In the culture of Christianity is the exhortation to make disciples. In one of his last post-resurrection appearances to his disciples, Jesus said, “All authority in heaven and on earth has been given to me. 19Go therefore and make disciples of all nations, baptizing them in the name of the Father and of the Son and of the Holy Spirit, 20and teaching them to obey everything that I have commanded you” (NRSV, Matthew 28:18b-20a). It is an incomplete gospel that proclaims only justification by faith without also teaching discipleship.
Is not faith that fetches followers demonstrated in Followers’ of the Way acts of mercy? The Reforming Church affirms that the mercy of Jesus Christ demonstrated by his followers in their selfless acts of service, is salvific in and of itself.
When I was a boy I’d watch episodes of the Lone Ranger on the television. Maybe not every episode, but enough that I got it, as the Lone Ranger, his service complete, rides off into the plains, someone invariably asked, “Who was that masked man?” The service of the Follower of the Way of Jesus invariably proclaims the promised salvation, by the mercy of Jesus Christ Those who are served ask the same question – who was that man? It is the Jesus Christ whose mercy is proclaimed in their thousands of acts of service that step over every boundary imaginable, allowing those served unequaled access to the hope of salvation.

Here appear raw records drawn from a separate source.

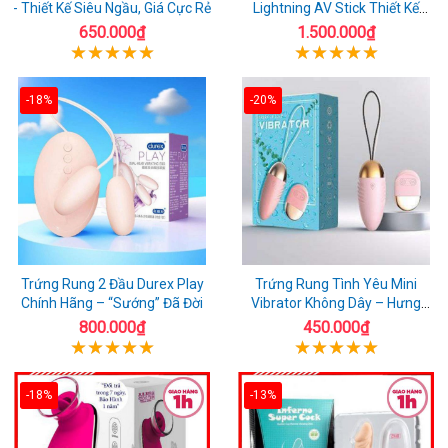
- Thiết Kế Siêu Ngầu, Giá Cực Rẻ
Lightning AV Stick Thiết Kế
Thông Minh
650.000₫
1.500.000₫
-18%
-20%
Trứng Rung 2 Đầu Durex Play
Trứng Rung Tình Yêu Mini
Chính Hãng – “Sướng” Đã Đời
Vibrator Không Dây – Hưng
Phấn Mọi Nơi
800.000₫
450.000₫
-18%
-13%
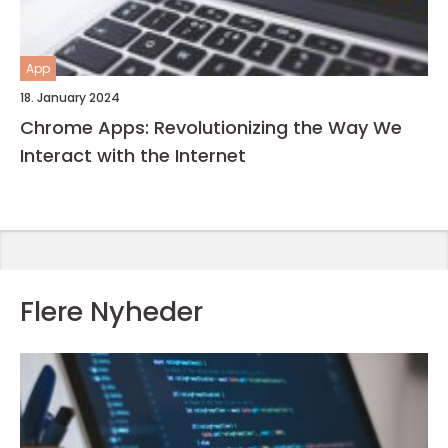
App
18. January 2024
Chrome Apps: Revolutionizing the Way We
Interact with the Internet
Flere Nyheder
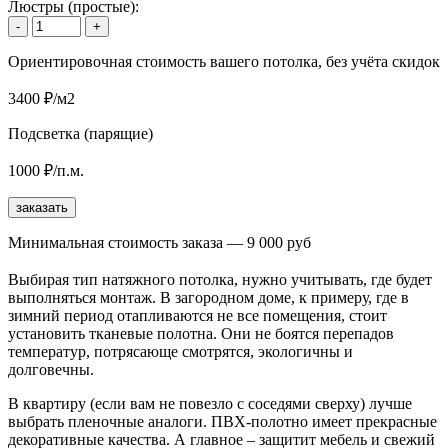
Люстры (простые):
-
+
Ориентировочная стоимость вашего потолка, без учёта скидок
3400 ₽/м2
Подсветка (парящие)
1000 ₽/п.м.
заказать
Минимальная стоимость заказа — 9 000 руб
Выбирая тип натяжного потолка, нужно учитывать, где будет
выполняться монтаж. В загородном доме, к примеру, где в
зимний период отапливаются не все помещения, стоит
установить тканевые полотна. Они не боятся перепадов
температур, потрясающе смотрятся, экологичны и
долговечны.
В квартиру (если вам не повезло с соседями сверху) лучше
выбрать пленочные аналоги. ПВХ-полотно имеет прекрасные
декоративные качества. А главное – защитит мебель и свежий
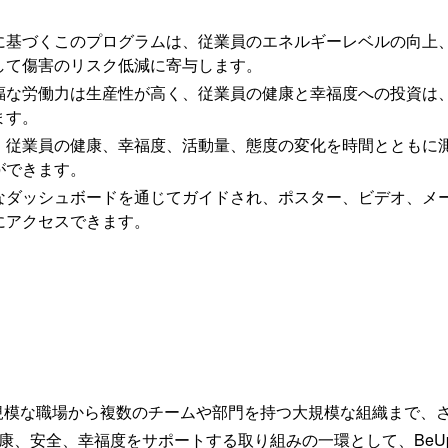
に基づくこのプログラムは、従業員のエネルギーレベルの向上
して傷害のリスク低減に寄与します。
福な労働力は生産性が高く、従業員の健康と幸福度への投資は
ます。
：従業員の健康、幸福度、活動量、態度の変化を時間とともに
ができます。
なダッシュボードを通じてガイドされ、ポスター、ビデオ、メ
にアクセスできます。
単一の小規模な職場から複数のチームや部門を持つ大規模な組織まで
、安全、幸福度をサポートする取り組みの一環として、BeUpst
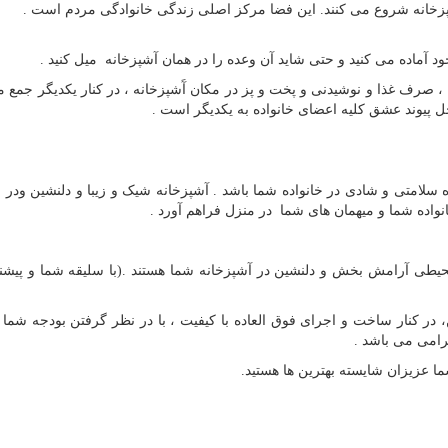
آشپزخانه شروع می کنند. این فضا مرکز اصلی زندگی خانوادگی مردم است .
د آماده می کنید و حتی شاید آن وعده را در همان آشپزخانه میل کنید .
 ، صرف غذا و نوشیدنی و پخت و پز در مکان آَشپزخانه ، در کنار یکدیگر جمع 
حل پیوند عشق کلیه اعضای خانواده به یکدیگر است .
 سلامتی و شادی در خانواده شما باشد . آشپزخانه شیک و زیبا و دلنشین ودر 
نواده شما و میهمان های شما در منزل فراهم آورد .
یطی آرامش بخش و دلنشین در آشپزخانه شما هستند .(با سلیقه شما و پیشنه
 در کنار ساخت و اجرای فوق العاده با کیفیت ، با در نظر گرفتن بودجه شما 
رامی می باشد .
ما عزیزان شایسته بهترین ها هستید.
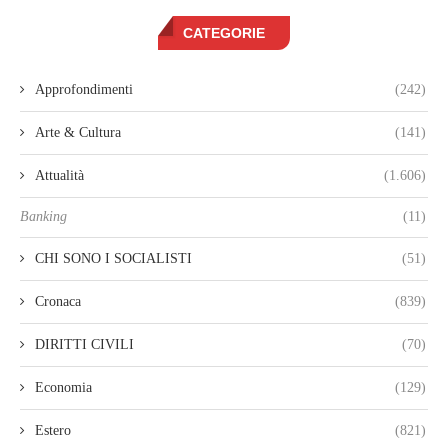
CATEGORIE
Approfondimenti
(242)
Arte & Cultura
(141)
Attualità
(1.606)
Banking
(11)
CHI SONO I SOCIALISTI
(51)
Cronaca
(839)
DIRITTI CIVILI
(70)
Economia
(129)
Estero
(821)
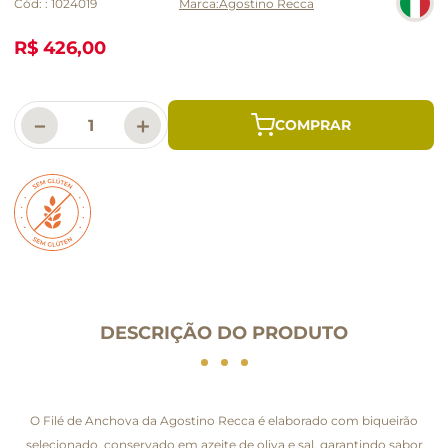
Cód:
:
1024019
Agostino Recca
R$ 426,00
－
＋
DESCRIÇÃO DO PRODUTO
O Filé de Anchova da Agostino Recca é elaborado com biqueirão
selecionado, conservado em azeite de oliva e sal, garantindo sabor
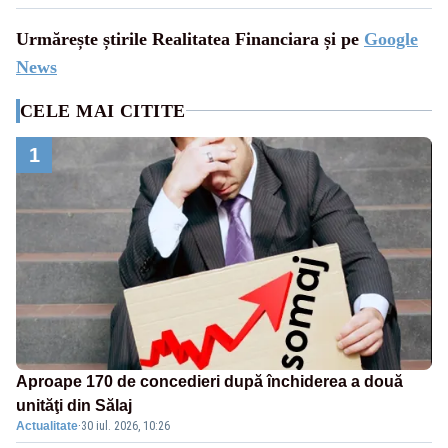
Urmărește știrile Realitatea Financiara și pe
Google
News
CELE MAI CITITE
1
Aproape 170 de concedieri după închiderea a două
unităţi din Sălaj
Actualitate
·
30 iul. 2026, 10:26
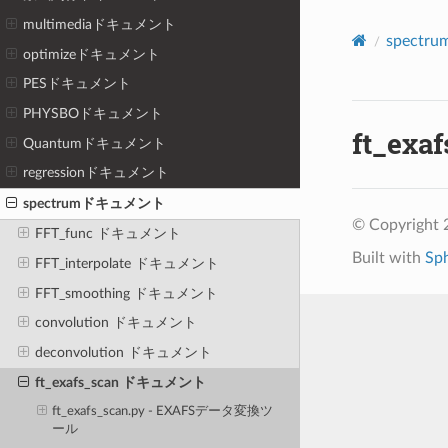
multimediaドキュメント
spect
optimizeドキュメント
PESドキュメント
PHYSBOドキュメント
ft_ex
Quantumドキュメント
regressionドキュメント
spectrumドキュメント
© Copyright 
FFT_func ドキュメント
Built with
Sp
FFT_interpolate ドキュメント
FFT_smoothing ドキュメント
convolution ドキュメント
deconvolution ドキュメント
ft_exafs_scan ドキュメント
ft_exafs_scan.py - EXAFSデータ変換ツ
ール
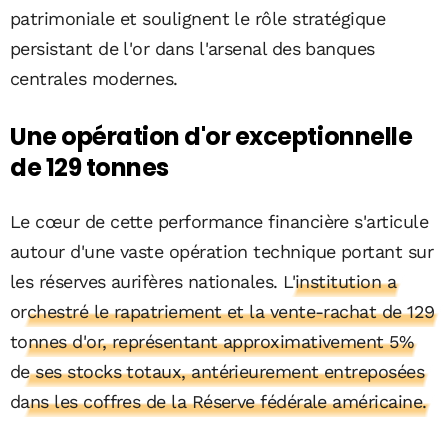
patrimoniale et soulignent le rôle stratégique
persistant de l'or dans l'arsenal des banques
centrales modernes.
Une opération d'or exceptionnelle
de 129 tonnes
Le cœur de cette performance financière s'articule
autour d'une vaste opération technique portant sur
les réserves aurifères nationales.
L'institution a
orchestré le rapatriement et la vente-rachat de 129
tonnes d'or, représentant approximativement 5%
de ses stocks totaux, antérieurement entreposées
dans les coffres de la Réserve fédérale américaine.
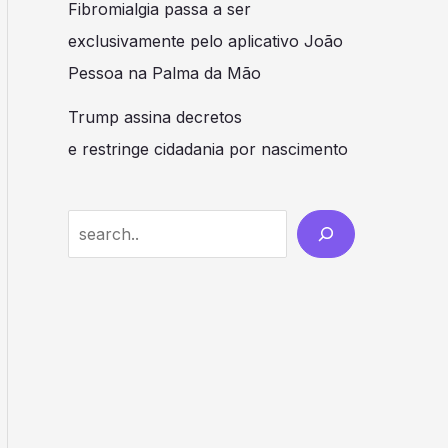
Fibromialgia passa a ser
exclusivamente pelo aplicativo João
Pessoa na Palma da Mão
Trump assina decretos
e restringe cidadania por nascimento
S
e
a
r
c
h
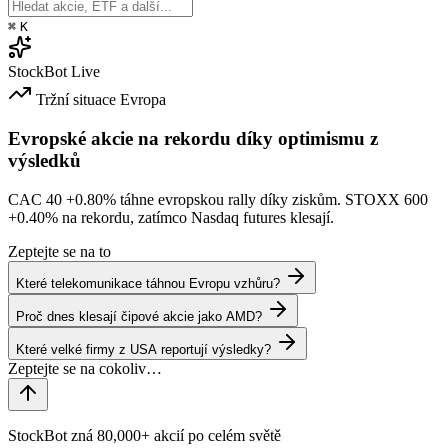
⌘
K
StockBot
Live
Tržní situace
Evropa
Evropské akcie na rekordu díky optimismu z
výsledků
CAC 40
+0.80%
táhne evropskou rally díky ziskům. STOXX 600
+0.40%
na rekordu, zatímco Nasdaq futures klesají.
Zeptejte se na to
Které telekomunikace táhnou Evropu vzhůru?
Proč dnes klesají čipové akcie jako AMD?
Které velké firmy z USA reportují výsledky?
StockBot zná 80,000+ akcií po celém světě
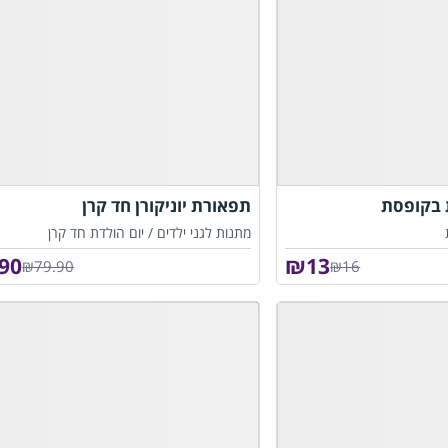
 בקופסת
תפאורת יוניקורן חד קרן
מתנות לגני ילדים /
יום הולדת חד קרן
.90
₪
13
₪79.90
₪16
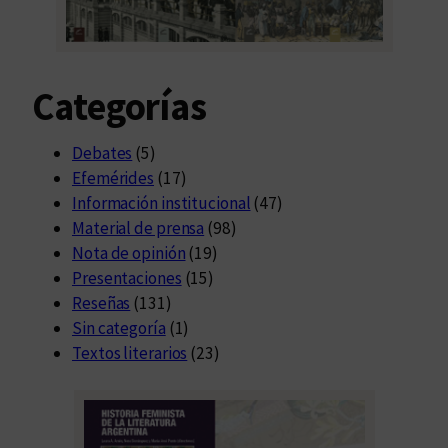
r
e
g
Categorías
a
d
e
Debates
(5)
l
Efemérides
(17)
a
Información institucional
(47)
b
Material de prensa
(98)
i
Nota de opinión
(19)
b
Presentaciones
(15)
l
Reseñas
(131)
i
Sin categoría
(1)
o
Textos literarios
(23)
t
e
c
a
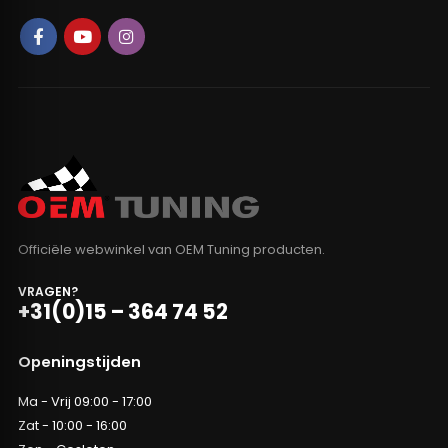
Officiële webwinkel van OEM Tuning producten.
VRAGEN?
+31(0)15 – 364 74 52
Openingstijden
Ma - Vrij 09:00 - 17:00
Zat - 10:00 - 16:00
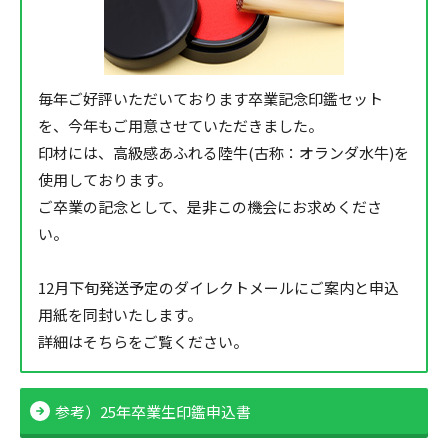
毎年ご好評いただいております卒業記念印鑑セット
を、今年もご用意させていただきました。
印材には、高級感あふれる陸牛(古称：オランダ水牛)を
使用しております。
ご卒業の記念として、是非この機会にお求めくださ
い。
12月下旬発送予定のダイレクトメールにご案内と申込
用紙を同封いたします。
詳細はそちらをご覧ください。
参考）25年卒業生印鑑申込書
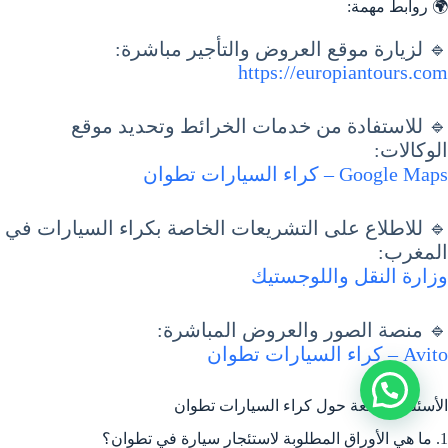
🌍 روابط مهمة:
🔹 لزيارة موقع العروض والتأجير مباشرة:
https://europiantours.com
🔹 للاستفادة من خدمات الخرائط وتحديد موقع
الوكالات:
Google Maps – كراء السيارات تطوان
🔹 للاطلاع على التشريعات الخاصة بكراء السيارات في
المغرب:
وزارة النقل واللوجستيك
🔹 منصة الصور والعروض المباشرة:
Avito – كراء السيارات تطوان
الأسئلة الشائعة حول كراء السيارات تطوان
1. ما هي الأوراق المطلوبة لاستئجار سيارة في تطوان؟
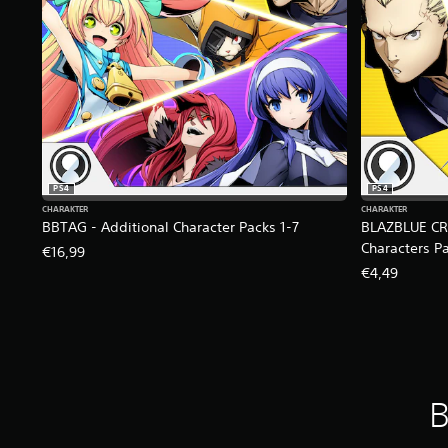
PS4
PS4
CHARAKTER
CHARAKTER
BBTAG - Additional Character Packs 1-7
BLAZBLUE CR
Characters Pa
€16,99
€4,49
B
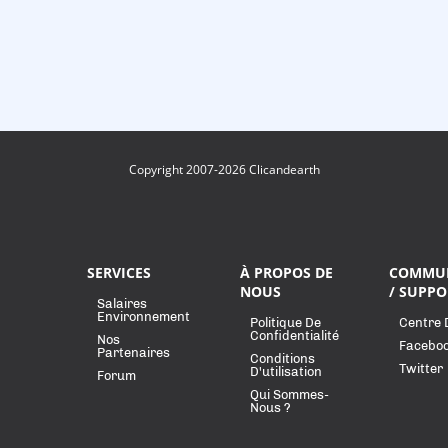
Copyright 2007-2026 Clicandearth
SERVICES
À PROPOS DE
COMMU
NOUS
/ SUPPO
Salaires
Environnement
Politique De
Centre 
Confidentialité
Nos
Facebo
Partenaires
Conditions
Twitter
D'utilisation
Forum
Qui Sommes-
Nous ?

The 1941 novel, Keys of the Kingdom, by A. J. Cronin was subsequently produced on the big screen in 1944 starring Gregory Peck as the humble, if not controversial priest, Father Francis Chisholm. Eventually, in his long career of service to the Church, Chisholm is sent to Pan-tai, China. The setting is the blinding poverty of the Chinese, suffering the constant threat of civil war between two warlords and the Imperial government. In his years of service in Pan-tai, if the number of people affirming faith in Jesus Christ was the measure of Father Chisholm’s success, the evangelist’s mission was a failure. His funders’, exasperated with his failure, called the old priest home.
Years before, the warlord, Chia, his son became quite ill – ill unto death, it seemed certain. Chia had called on traditional medicine and shamans to work their magic to restore his son to health. As a last ditch effort, Chia called on Father Chisholm to do what he could. With little more than practicing hygiene, for he was not a medical doctor, Chisholm was able to restore Chia’s son to full life.
As an act of thanksgiving and unwilling to be indebted to the kindly priest, Chia was ready to become a Christian. Chisholm described what it meant to be a Christian, but sadly the War Lord went away feeling rebuffed– but not without donating a considerable piece of property to the mission.
Years later, as he was boarding to leave China, the warlord, Chia, came to Father Chisholm again. It seems, after years of observing the faithful service of the Christian priest, Chia had become a believer. Again, Chia, declared he was ready to become a Christian. As before, Chisholm was unwilling to accept Chia’s offer until the warlord said, and I am paraphrasing, “If you are an example of who Jesus is, I will follow him.”
I have to laugh at myself, as I thought to look up Chia’s exact quote, I couldn’t find it. It has been years since I read this little book so it may be I made this episode up – but if it didn’t happen this way, it should have. It does make a great story. In any case, my point is this. Our lives lived in service to Jesus Christ is our best witness to the hope of Salvation. And perhaps the hope of salvation is following the way of Jesus.
I have been often confronted by Followers of the Way who would say, I don’t know how to talk to people about my faith. In the Reforming Church, the plan of salvation has less to do about telling than living. The most compelling witness of the Followers of the Way of Jesus Christ is their lives lived in faithful service.